Class Shares - Frequently asked Questions
There is some statutory protection given to the holders of a class of shares against the rights on their shares being altered. A minority class of shares, or a class of non-voting shares, would otherwise be vulnerable to the rights on those shares being altered by the majority (e.g. by altering the articles by special resolution). This is known as a variation of class rights. The following is a summary of the main statutory provisions:
CA 2006, sec630 provides that class rights may be varied only in accordance with the articles or if either:
(a) the holders of three-quarters in nominal value of the issued shares of that class consent in writing to the variation; or
(b)a special resolution (75% majority) is passed at a separate general meeting of the holders of that class to sanction the variation.
CA 2006, sec633: The holders of not less than 15% of the issued shares of the class (being persons who did not consent to or vote in favour of the resolution for the variation), may apply to the court to have the variation cancelled.

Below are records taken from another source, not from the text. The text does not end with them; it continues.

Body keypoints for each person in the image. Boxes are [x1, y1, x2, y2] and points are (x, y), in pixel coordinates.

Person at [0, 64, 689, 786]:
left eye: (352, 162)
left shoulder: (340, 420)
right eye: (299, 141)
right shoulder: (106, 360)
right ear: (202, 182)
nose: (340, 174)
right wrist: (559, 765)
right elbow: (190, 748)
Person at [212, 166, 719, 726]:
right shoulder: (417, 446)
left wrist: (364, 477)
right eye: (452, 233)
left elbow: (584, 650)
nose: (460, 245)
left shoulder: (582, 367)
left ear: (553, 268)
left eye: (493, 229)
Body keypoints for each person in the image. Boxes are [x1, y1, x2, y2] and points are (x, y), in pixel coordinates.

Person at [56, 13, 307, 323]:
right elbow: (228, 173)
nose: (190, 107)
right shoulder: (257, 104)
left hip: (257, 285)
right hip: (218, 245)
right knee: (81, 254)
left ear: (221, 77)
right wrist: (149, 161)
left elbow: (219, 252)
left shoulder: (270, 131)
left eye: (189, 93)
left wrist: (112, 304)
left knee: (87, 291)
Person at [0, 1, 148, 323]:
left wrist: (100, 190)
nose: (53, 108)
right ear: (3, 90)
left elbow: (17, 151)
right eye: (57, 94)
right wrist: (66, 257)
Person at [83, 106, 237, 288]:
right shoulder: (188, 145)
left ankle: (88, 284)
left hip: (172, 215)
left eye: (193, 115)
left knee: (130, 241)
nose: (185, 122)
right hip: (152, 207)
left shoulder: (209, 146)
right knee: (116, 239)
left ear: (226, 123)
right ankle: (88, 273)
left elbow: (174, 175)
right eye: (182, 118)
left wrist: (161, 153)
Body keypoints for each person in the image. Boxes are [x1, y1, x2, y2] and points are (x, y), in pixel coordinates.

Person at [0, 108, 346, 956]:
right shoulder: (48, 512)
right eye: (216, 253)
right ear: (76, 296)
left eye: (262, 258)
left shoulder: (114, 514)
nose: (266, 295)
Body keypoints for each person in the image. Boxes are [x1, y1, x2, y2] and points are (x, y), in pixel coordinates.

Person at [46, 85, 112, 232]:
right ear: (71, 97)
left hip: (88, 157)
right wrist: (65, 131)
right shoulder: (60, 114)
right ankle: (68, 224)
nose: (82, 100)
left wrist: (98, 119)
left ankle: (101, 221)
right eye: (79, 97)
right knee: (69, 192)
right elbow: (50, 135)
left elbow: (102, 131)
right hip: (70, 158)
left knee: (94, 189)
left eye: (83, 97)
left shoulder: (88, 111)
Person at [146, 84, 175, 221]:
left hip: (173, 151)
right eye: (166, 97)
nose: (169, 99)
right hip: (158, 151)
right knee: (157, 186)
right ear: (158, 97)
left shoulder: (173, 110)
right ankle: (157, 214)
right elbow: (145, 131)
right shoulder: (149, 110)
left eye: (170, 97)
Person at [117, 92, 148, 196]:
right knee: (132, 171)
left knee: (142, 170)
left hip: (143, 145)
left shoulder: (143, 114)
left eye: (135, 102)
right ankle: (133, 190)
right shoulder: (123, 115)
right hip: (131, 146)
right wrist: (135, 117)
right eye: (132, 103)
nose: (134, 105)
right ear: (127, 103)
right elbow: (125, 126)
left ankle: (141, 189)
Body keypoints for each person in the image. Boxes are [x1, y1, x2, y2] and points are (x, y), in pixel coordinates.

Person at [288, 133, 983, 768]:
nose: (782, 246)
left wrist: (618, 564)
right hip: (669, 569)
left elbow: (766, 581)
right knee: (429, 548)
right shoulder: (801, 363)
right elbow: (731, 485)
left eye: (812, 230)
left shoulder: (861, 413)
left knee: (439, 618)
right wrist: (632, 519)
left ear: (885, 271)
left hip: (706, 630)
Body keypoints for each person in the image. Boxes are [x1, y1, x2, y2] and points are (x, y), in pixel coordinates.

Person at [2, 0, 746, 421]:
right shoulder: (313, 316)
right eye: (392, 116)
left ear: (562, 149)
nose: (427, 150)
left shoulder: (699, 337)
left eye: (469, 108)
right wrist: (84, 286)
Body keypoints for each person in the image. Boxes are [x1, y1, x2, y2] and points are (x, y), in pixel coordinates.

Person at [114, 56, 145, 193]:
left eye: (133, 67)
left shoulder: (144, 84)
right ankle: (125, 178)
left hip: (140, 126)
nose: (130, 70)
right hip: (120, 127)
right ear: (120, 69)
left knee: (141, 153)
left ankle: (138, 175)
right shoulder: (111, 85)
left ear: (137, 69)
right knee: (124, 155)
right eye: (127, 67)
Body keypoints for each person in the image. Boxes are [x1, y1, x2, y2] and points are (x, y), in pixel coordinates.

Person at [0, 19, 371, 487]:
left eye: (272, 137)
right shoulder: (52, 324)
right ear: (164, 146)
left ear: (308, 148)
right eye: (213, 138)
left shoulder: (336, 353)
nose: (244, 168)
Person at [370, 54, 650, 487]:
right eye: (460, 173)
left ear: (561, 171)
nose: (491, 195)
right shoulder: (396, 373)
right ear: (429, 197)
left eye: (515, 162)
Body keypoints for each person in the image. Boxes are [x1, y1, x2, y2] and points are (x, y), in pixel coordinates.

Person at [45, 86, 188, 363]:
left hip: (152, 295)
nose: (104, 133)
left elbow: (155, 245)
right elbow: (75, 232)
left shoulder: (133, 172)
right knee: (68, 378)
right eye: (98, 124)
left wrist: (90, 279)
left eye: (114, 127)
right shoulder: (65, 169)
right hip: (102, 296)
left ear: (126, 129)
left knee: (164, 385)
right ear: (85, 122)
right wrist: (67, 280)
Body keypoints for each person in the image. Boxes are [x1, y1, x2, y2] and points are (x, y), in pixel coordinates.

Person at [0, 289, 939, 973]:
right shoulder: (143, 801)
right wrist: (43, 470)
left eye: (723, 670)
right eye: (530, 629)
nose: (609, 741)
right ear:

An individual Shareholder can hold more than one class of share in the same company and benefit from the rights which pertain to the multiple groups.

Tax can be a motivation in family companies, for instance- Family-owned companies often issue shares to spouses and other family members to allow the distribution of profits in such a way that allows them to utilise lower tax rates or take advantage of the £2000 annual dividend exemption. Classes of shares can be created for each family member as required and different dividends voted for each class of share. The shares issued need not have any voting rights.

Always seek legal and taxation advice on these matters. The consequences of not doing so can be expensive. If not done correctly, company owners can jeopardize the right to Entrepeneur’s Relief when they sell a company or pay higher rates of tax on distribution of profits or even lose control of their own companies.